Review: ‘Mass Effect 3’ (Xbox 360)

Liara’s return is a particular highlight.

Saying that Mass Effect 3 was highly anticipated is a bit of an understatement. People have been impatiently waiting for the concluding part of Bioware’s epic science fiction series since it was announced back in 2010. However, does the game live up to the monumental level of hype which surrounds it? I definitely had a great time playing it, although I don’t think the game is that much of a step up from Mass Effect 2. Whereas that game felt revolutionary when compared to the first installment, Mass Effect 3 feels more like a refinement.

The basic premise of the game is that an evil race of hyper-intelligent machines called Reapers have invaded Earth and are intent on wiping out all advanced life in the galaxy. As Commander Shepard you must unite the different races in the galaxy in order to strike back at the Reapers and take them down for good. This is a direct continuation of the story from the previous games, and your choices in those games have a direct impact on how things play out in this one. Various long standing plot points from previous games are resolved, which is really satisfying if you’re invested in the fiction. You also encounter characters from the previous games at different points in the story, some of whom join your squad. While this can feel a bit like a victory tour at times (you literally meet up with old friends everywhere you go) it makes for a rewarding experience if you played the previous games. However, the ending is a bit disappointing; (although it’s nowhere near as bad as half the internet would have you believe) it feels quite rushed and there are a few scenes that don’t really make that much sense.

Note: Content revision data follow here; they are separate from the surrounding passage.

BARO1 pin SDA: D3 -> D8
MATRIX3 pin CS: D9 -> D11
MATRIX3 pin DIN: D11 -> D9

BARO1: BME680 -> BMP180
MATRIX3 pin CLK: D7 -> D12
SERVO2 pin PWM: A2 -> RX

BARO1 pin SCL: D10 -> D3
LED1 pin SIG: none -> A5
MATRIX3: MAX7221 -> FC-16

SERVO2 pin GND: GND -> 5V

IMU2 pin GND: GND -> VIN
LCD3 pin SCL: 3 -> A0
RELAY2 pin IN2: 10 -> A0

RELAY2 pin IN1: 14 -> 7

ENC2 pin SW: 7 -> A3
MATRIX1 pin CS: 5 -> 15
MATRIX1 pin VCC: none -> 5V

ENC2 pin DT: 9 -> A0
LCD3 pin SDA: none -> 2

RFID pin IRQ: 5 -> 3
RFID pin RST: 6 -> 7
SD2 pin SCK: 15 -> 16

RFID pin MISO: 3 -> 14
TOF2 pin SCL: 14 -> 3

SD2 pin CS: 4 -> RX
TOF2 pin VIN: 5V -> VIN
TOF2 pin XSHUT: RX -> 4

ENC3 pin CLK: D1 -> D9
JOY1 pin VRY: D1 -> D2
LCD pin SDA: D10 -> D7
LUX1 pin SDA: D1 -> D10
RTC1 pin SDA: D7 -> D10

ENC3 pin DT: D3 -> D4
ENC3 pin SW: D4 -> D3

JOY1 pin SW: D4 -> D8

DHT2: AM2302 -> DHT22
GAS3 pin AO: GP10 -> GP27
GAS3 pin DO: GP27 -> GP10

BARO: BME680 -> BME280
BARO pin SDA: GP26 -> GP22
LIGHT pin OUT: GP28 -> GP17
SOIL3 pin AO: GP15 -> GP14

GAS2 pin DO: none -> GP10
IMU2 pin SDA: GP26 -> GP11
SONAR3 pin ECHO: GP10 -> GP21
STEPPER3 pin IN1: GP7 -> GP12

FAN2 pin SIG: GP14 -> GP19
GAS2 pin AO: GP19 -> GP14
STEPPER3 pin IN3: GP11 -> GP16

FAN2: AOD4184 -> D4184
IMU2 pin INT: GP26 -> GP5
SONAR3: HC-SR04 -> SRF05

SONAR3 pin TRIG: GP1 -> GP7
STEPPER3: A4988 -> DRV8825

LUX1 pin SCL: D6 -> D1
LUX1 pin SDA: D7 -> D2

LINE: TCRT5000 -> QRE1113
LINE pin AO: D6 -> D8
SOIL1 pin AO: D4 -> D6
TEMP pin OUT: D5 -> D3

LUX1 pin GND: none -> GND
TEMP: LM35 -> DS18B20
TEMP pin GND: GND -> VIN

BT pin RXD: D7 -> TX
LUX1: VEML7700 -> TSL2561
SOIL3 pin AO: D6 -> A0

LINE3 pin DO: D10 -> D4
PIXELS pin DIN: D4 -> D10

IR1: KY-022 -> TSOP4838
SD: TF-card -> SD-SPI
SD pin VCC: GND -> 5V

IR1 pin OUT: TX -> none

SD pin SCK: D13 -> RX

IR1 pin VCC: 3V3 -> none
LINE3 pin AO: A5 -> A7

The game feels more like a shooter than ever before, it continues Bioware’s recent trend of streamlining their role-playing games and placing more emphasis on action. The aiming has been sped up and cover plays a bigger role. The environments also have more verticality which makes the firefights more tactically interesting most of the time, although the controls can get frustrating at times (at least on PC) as the space button is mapped to a load of different actions. The game does include some RPG elements though; you level up, upgrade your equipment, and you can pause the game in the middle of the action to select powers to use on enemies. The mission design is also some of the best in the series, I was impressed by how many of the non-story missions were substantial experiences in their own right and there are some really epic set-pieces in the story missions. However there are still a few tedious fetch quests which amount to little more than going to a star system, scanning a planet, and leaving (I genuinely have no idea why developers continue to include these kind of missions).

The other big part of the game is the trademark dialogue trees; during conversation you can choose what to say or do, which has quite a big impact on how the story plays out. You also have the option to interrupt people in the middle of whatever they’re doing, which sometimes has pretty cool results (the link contains some spoilers). The systems in place are basically unchanged from the second game, but that doesn’t mean these sequences aren’t compelling. You feel like you are much more in control of how everything plays out and they allow you to get to know the characters in an engaging way which just wouldn’t be as easy using cutscenes. I was impressed by the character design in this installment, even if the most fulfilling moments come with characters which return from previous games, most of the new characters are pretty well done (except for one rather dubious space ninja). The characters really are integral to the whole experience, it’s through them that you actually get invested in the different factions and species which really made some of the resolutions that much more compelling.

The game also looks good, I really enjoyed playing on the worlds where you could actually see the fight against the Reapers going on in the sky above you. There is also some good variation from planet to planet: you travel from wastelands to space cities and everything in between. I really think that videogames are perfectly suited to science fiction; getting to explore all of the different planets yourself really adds a lot to the experience. The music is suitably epic and the voice acting is believable. However, there are a few technical issues, such as voice acting not being present for some lines as well as some awkward animations. While this doesn’t spoil the whole experience or anything, it does break the illusion when it happens.

I do have a few issues with the game though.. Annoyingly Bioware seem to assume that you’ve played the DLC for Mass Effect 2; the start of the game doesn’t really make sense unless you’ve played the Arrival DLC. Another ludicrous decision is that the outcome of your single player game actually partly depends on how much you’ve played the multiplayer part of the game. As someone who has no interest in playing the multiplayer component at all, this was a bit infuriating. It basically meant that I had to do a load of fetch quests in order to gather enough military strength to be ready for the final battle.

Overall, while Mass Effect 3 is undoubtedly a good game which brings closure to a large part of the series, I can’t help but feel like an opportunity may have been missed. I feel like this could have been an era defining game, but it just falls a bit short. I think a lot of the problems stem from how similar it is to Mass Effect 2, it just doesn’t feel as fresh as that game did. However, I definitely had a great time playing it, but I would advise people new to the series to play through the previous installments in order to get the best out of it.